## YOUR ASSIGNMENT
Read through the records. Copy each line that has the word "some".

[Transcribed page contents]
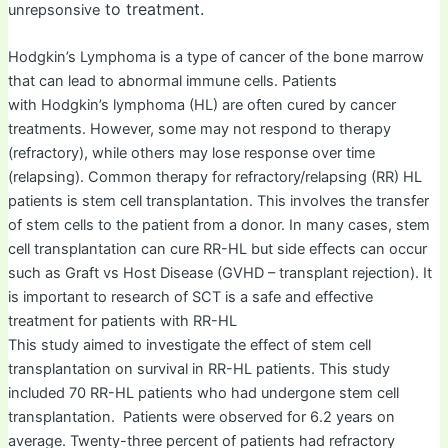
to treatment.
unrepsonsive
Hodgkin’s Lymphoma is a type of cancer of the bone marrow
that can lead to abnormal immune cells. Patients
with Hodgkin’s lymphoma (HL) are often cured by cancer
treatments. However, some may not respond to therapy
(refractory), while others may lose response over time
(relapsing). Common therapy for refractory/relapsing (RR) HL
patients is stem cell transplantation. This involves the transfer
of stem cells to the patient from a donor. In many cases, stem
cell transplantation can cure RR-HL but side effects can occur
such as Graft vs Host Disease (GVHD – transplant rejection). It
is important to research of SCT is a safe and effective
treatment for patients with RR-HL
This study aimed to investigate the effect of stem cell
transplantation on survival in RR-HL patients. This study
included 70 RR-HL patients who had undergone stem cell
transplantation. Patients were observed for 6.2 years on
average. Twenty-three percent of patients had refractory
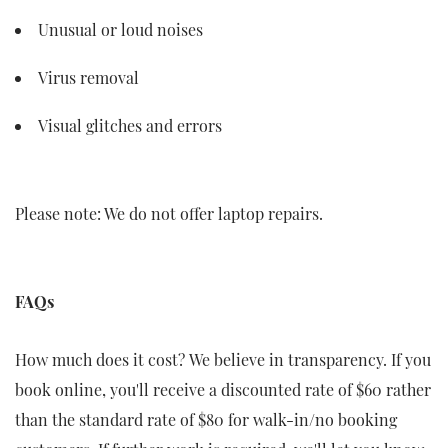
Unusual or loud noises
Virus removal
Visual glitches and errors
Please note: We do not offer laptop repairs.
FAQs
How much does it cost? We believe in transparency. If you
book online, you'll receive a discounted rate of $60 rather
than the standard rate of $80 for walk-in/no booking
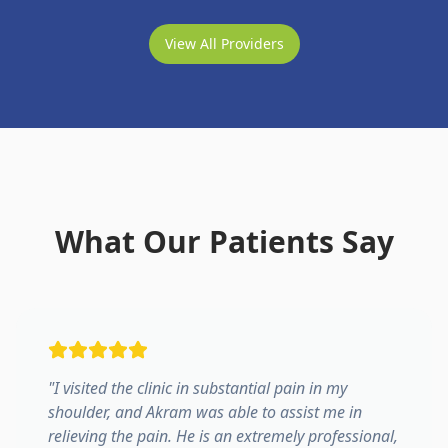
View All Providers
What Our Patients Say
"
I visited the clinic in substantial pain in my
shoulder, and Akram was able to assist me in
relieving the pain. He is an extremely professional,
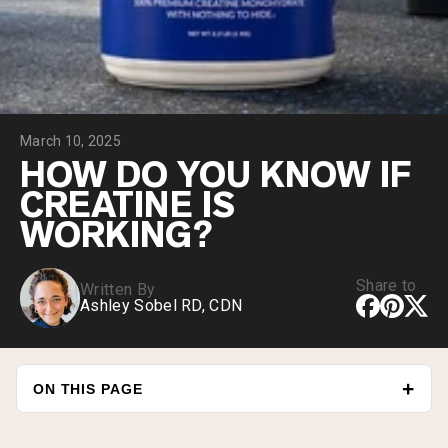
Collagen Peptides
Chocolate Grass-Fed Whey
Vanilla Grass-Fed whey
Grass-Fed Whey
Shop All Protein Powders
March 10, 2025
VEGAN PROTEIN
Best Seller
HOW DO YOU KNOW IF
Pea Protein
CREATINE IS
WORKING?
Share to
Written By
Ashley Sobel RD, CDN
Shop All Vegan Protein
ON THIS PAGE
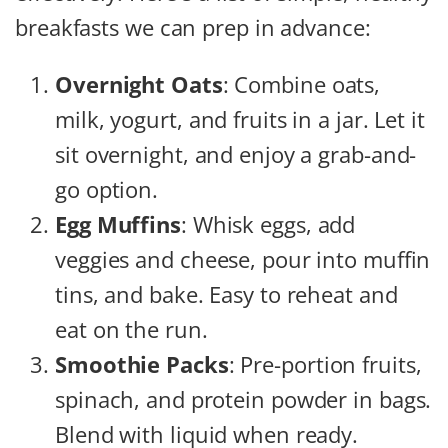
breakfasts we can prep in advance:
Overnight Oats
: Combine oats,
milk, yogurt, and fruits in a jar. Let it
sit overnight, and enjoy a grab-and-
go option.
Egg Muffins
: Whisk eggs, add
veggies and cheese, pour into muffin
tins, and bake. Easy to reheat and
eat on the run.
Smoothie Packs
: Pre-portion fruits,
spinach, and protein powder in bags.
Blend with liquid when ready.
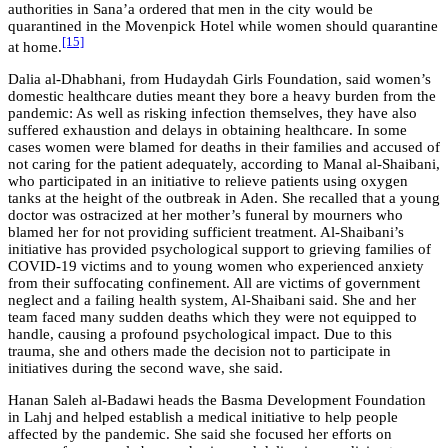
authorities in Sana’a ordered that men in the city would be
quarantined in the Movenpick Hotel while women should quarantine
[15]
at home.
Dalia al-Dhabhani, from Hudaydah Girls Foundation, said women’s
domestic healthcare duties meant they bore a heavy burden from the
pandemic: As well as risking infection themselves, they have also
suffered exhaustion and delays in obtaining healthcare. In some
cases women were blamed for deaths in their families and accused of
not caring for the patient adequately, according to Manal al-Shaibani,
who participated in an initiative to relieve patients using oxygen
tanks at the height of the outbreak in Aden. She recalled that a young
doctor was ostracized at her mother’s funeral by mourners who
blamed her for not providing sufficient treatment. Al-Shaibani’s
initiative has provided psychological support to grieving families of
COVID-19 victims and to young women who experienced anxiety
from their suffocating confinement. All are victims of government
neglect and a failing health system, Al-Shaibani said. She and her
team faced many sudden deaths which they were not equipped to
handle, causing a profound psychological impact. Due to this
trauma, she and others made the decision not to participate in
initiatives during the second wave, she said.
Hanan Saleh al-Badawi heads the Basma Development Foundation
in Lahj and helped establish a medical initiative to help people
affected by the pandemic. She said she focused her efforts on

## COMPLETED TASK
treatments. However, some may not respond to therapy
suffered exhaustion and delays in obtaining healthcare. In some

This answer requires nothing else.